Provided material ->
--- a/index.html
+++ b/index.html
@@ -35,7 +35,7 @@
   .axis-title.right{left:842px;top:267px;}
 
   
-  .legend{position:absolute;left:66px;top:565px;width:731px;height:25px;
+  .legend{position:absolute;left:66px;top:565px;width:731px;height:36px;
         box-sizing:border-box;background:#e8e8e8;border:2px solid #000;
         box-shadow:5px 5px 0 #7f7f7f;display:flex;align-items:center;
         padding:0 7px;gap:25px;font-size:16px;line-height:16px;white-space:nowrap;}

--

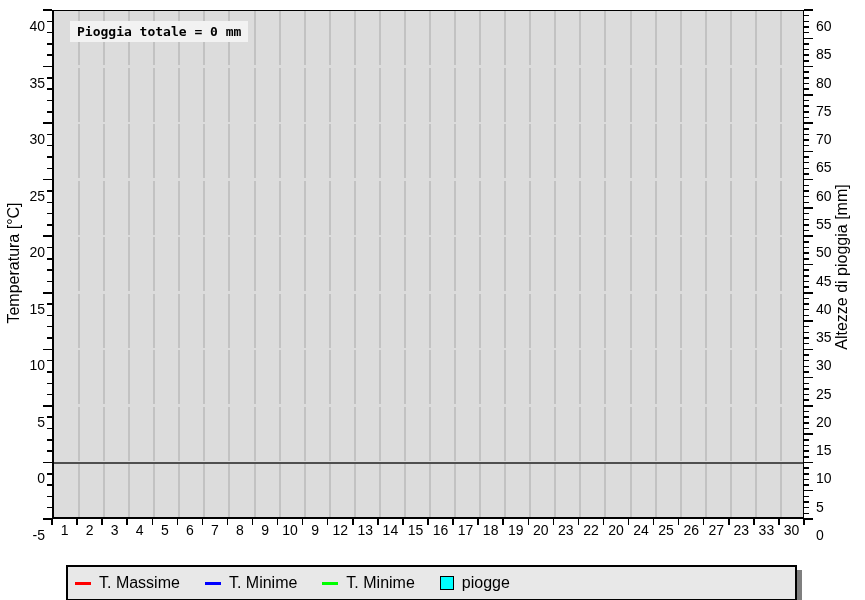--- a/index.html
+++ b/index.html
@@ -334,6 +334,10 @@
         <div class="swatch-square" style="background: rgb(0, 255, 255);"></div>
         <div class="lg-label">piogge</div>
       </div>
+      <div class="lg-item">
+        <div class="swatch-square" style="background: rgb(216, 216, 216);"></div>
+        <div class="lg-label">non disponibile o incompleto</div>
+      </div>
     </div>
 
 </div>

--

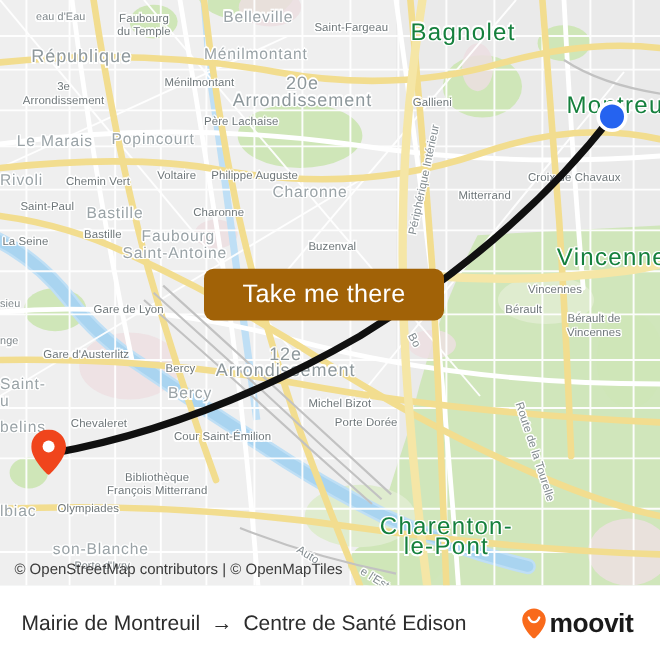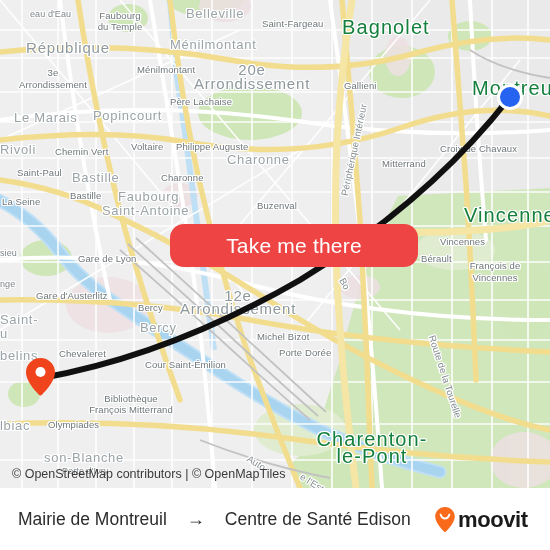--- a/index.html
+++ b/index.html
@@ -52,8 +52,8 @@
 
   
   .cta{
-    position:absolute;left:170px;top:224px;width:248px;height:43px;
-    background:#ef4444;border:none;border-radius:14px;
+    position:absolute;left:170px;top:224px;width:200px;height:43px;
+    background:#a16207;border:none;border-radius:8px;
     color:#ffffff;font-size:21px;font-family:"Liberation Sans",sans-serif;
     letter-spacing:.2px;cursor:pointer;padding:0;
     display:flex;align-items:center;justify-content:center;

Problem ->
Copy every line of the material above in which the word "position" appears.

Written answer ->
-  .legend{position:absolute;left:66px;top:565px;width:731px;height:25px;
+  .legend{position:absolute;left:66px;top:565px;width:731px;height:36px;
-    position:absolute;left:170px;top:224px;width:248px;height:43px;
+    position:absolute;left:170px;top:224px;width:200px;height:43px;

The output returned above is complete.